Sunday, 5 December 2010

The dream dreamed

There is a time for everything in life. There is a time to laugh, a time to mourn. A time for grief, a time for sorrow, a time for pain, a time for joy, a time for love. And time for happiness. Oh, the time for happiness - that one should be squeezed in our overbooked schedules every single minute of every single day. But it's not. There is no time for happiness anymore.

I came to learn after a while that timing is everything in life. Yes, it's true. Napoleon said that he created the circumstances. Perhaps that's doable in war, but not in life, not in love. Forcing circumstances on people that aren't ready could actually ruin forever the chance for a timed-coming-together. Or you can be forever ready, waiting for your other half - like Bartram waited for Henry James' Mercher - and still never come together. What a dreadful but still way too common ending. Then send in the clowns. Because there must be clowns with such a Broadway scene.
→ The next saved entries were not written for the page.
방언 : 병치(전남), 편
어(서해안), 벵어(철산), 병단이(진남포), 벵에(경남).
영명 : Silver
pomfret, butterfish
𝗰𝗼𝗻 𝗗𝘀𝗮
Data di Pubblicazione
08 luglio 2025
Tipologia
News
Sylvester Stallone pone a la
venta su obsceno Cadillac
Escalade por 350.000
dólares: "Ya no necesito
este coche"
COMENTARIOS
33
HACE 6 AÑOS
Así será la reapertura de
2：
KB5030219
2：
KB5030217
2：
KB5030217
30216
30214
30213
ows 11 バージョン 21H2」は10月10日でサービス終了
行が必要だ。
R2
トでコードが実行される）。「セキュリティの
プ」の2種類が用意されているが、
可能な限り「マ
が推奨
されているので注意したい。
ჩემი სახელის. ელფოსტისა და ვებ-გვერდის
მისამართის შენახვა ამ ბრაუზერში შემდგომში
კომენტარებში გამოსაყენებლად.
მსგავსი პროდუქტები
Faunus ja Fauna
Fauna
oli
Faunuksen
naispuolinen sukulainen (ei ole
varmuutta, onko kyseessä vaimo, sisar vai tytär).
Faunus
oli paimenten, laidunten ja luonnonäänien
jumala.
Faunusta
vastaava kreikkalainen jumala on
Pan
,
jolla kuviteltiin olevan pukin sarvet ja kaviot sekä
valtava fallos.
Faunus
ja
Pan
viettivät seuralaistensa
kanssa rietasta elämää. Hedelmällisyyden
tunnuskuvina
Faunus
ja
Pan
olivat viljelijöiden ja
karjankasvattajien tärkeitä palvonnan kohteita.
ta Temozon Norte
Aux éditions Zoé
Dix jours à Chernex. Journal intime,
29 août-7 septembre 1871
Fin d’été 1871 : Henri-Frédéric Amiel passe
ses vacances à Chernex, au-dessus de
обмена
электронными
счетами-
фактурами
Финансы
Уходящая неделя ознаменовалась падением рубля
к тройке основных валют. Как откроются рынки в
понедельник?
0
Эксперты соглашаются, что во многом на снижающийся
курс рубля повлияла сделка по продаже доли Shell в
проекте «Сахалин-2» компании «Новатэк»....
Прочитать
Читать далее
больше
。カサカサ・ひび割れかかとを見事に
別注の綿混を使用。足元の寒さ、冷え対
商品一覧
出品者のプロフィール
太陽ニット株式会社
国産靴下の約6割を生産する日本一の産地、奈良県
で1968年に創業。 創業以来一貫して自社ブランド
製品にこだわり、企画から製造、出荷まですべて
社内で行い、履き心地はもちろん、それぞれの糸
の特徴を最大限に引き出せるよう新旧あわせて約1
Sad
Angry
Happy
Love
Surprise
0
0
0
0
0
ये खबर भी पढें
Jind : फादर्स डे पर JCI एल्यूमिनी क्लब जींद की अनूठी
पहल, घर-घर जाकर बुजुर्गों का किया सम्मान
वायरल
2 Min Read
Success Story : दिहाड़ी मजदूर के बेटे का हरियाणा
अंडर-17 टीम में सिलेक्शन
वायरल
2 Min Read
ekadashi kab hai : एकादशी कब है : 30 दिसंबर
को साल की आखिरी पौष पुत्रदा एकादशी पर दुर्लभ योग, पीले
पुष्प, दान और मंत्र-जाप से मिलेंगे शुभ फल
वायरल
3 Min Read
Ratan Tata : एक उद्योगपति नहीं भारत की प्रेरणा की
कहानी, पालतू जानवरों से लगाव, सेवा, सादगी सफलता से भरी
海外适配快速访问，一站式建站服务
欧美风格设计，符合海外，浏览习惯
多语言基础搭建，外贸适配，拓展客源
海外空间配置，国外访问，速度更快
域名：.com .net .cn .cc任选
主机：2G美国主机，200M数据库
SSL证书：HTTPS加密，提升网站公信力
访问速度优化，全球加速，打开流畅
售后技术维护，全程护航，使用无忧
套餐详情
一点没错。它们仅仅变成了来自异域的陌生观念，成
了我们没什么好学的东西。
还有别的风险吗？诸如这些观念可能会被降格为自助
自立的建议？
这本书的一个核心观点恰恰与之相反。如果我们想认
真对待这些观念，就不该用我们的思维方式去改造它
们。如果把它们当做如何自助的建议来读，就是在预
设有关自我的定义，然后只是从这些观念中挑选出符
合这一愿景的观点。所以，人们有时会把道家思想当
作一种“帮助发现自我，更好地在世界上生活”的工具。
The complexity of the "two-halves" theory is that, you too may wait forever in the jungle for the beast. It might never come. You, like Mercher, might not be ready yet. You are condemned while also condemning your other half to the same lonely fate. Timing.
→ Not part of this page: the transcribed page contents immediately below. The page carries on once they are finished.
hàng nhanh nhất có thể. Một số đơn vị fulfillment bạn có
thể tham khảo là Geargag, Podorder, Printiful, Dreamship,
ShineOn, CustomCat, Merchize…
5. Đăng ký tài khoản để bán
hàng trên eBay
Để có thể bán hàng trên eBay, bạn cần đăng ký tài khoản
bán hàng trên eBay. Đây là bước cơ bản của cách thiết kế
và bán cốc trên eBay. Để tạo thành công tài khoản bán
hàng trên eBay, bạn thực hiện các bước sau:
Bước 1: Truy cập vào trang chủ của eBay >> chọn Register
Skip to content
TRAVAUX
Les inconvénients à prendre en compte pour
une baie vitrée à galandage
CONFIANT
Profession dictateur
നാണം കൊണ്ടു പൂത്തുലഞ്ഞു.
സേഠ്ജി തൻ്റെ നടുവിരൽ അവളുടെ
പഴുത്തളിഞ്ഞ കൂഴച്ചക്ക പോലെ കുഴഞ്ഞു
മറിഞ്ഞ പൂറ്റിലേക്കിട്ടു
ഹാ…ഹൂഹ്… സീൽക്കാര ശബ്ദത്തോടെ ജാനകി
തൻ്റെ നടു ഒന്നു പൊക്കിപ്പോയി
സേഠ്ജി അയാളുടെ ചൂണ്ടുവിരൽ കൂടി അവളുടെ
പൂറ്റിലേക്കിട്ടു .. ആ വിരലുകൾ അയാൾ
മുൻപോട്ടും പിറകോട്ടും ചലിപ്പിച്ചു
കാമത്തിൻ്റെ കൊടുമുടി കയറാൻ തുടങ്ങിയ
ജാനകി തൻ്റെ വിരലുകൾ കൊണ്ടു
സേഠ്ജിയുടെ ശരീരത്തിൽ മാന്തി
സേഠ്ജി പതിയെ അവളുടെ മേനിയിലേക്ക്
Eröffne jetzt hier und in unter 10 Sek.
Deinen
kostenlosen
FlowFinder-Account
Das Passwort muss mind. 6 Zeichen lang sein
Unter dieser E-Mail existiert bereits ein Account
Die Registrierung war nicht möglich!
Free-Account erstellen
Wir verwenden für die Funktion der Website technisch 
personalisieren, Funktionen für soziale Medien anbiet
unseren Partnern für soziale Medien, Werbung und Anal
I know that I am sufficient on my own. But there are many things time has taught me over the years. It taught me that wounds heal and scars are there to remind us of the trap, not of the pain. It taught me that the best moments are the ones we share with the ones we love. I see that kind of love. I want it. I don't know if my timing has always been a little off. Or if I played Mercher all along. I just know that I dreamed the dream for so long, that now I wouldn't know how to live without it. I don't know if I would want to. 




...when I was young and unafraid...


I don't want to be sufficient anymore. I don't want to be just functional. If waiting is what I have to do, then I'll do it: I'll be patient for the right timing. But damn if I won't be every bit as happy as I can while I'm waiting. I might even look over my shoulders from time to time, trying to anticipate the moment - I'm only human. But I won't let this quest be the core of my existence, won't let it consume what's left of me. I'm not on a safari hunt. I don't want to be in one. I want the beast, alright. But what time has taught me, especially through books, is that this fulfillment comes from waiting for the beast to come to me, not hunting the beast down.

And so I wait. Because there is nothing left for me to do, but wait.